-- Task requirements --
Carry on the piece below about setting up a hub and spoke architecture in Looker, picking up right after its final sentence.

In a large organization with many segmented departments, data governance becomes a difficult task to handle. Looker is a great tool to help with data governance because it offers a rigid data model, but many teams need some flexibility with their data model and require the ability to redefine or add to certain parts of the data model. Enter Hub and Spoke.
Hub and Spoke architectures have been prevalent in many industries for quite some time, and the phrase hub and spoke can be interpreted differently depending on the type of technology used and the type of business using it. However, the basic principle remains the same. The hub controls a central piece of information, which is propagated out to the different spokes. The spokes can use that information and augment it any way they want for their own purpose, but cannot push changes to that information upstream back to the hub, nor laterally to other spokes.
In Looker, we can use a feature called project_import to implement a hub and spoke architecture between different Looker projects. This enables one team to define a central, immutable repository of code that gets propagated to the other development teams. Those teams in turn can extend the files created in the hub project, changing or adding to them for their own use.
Setting up the Hub and Spoke architecture is not straightforward. My goal is to help demystify the hub and spoke strategy and help you determine if this is the right approach for your instance.
Step 1: Create your hub project
This project should impose the most stringent level of access control that Looker offers, as we only want a small group of developers to be changing this code. Therefore it may come as a bit of a surprise that all Looker developers will need to have access to this project. This is because they will need to pull changes down from the hub when they are in development mode. Since development mode is an instance-wide toggle in Looker, they won’t be able to be in dev mode in one project but not in another.

-- Given records --
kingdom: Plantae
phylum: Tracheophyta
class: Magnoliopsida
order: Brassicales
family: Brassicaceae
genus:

-- Response to the task --
So, how do we lock down the hub project? We’ll need to enforce the restriction in github (or other git provider). While all Looker developers may have dev access to the hub project, only a select few who have access to the git repo will be able to open a pull request in github and actually merge their code with production.
In Looker, assuming you have already set up your git integration, all you need to do is navigate to your project settings in the hub and enable the “Require merge requests” option. With this setting enabled, all Looker developers will need to navigate to github in order to merge their changes with the production branch. Only users with credentials to the repo in which the hub project lives will be able to do so.
Step 2: Build your hub project
The hub project is organized differently than normal Looker projects. Since Looker does not allow model files to be extended into other projects, you won’t need a model file with a ton of explores defined. Instead, you’ll build your explores in another file (or files), which will be included in the model files within each spoke project.
But before we touch on explores, let’s get to the most important part of your hub project — view files. These are your files that the spoke projects will inherit, which contain governed and standardized logic. Some tips here:
- Use the IDE Folders feature in Looker, especially if you have multiple connections throughout your spoke projects. Name each folder according to the database dialect used within each view file.
- Stick to a common format throughout each view file. Be aware that many developers will be referencing your views and likely using them as templates — use good coding practices as a baseline for everyone else.
- Be as descriptive as possible in your code. Add descriptions to measures, and make sure that your naming conventions make sense to a broad audience.
- Set up a formal review process to ensure that all dimensions and measures use logic that should be inherited everywhere. A measure that only one department uses should be defined in that team’s spoke project, not in the hub.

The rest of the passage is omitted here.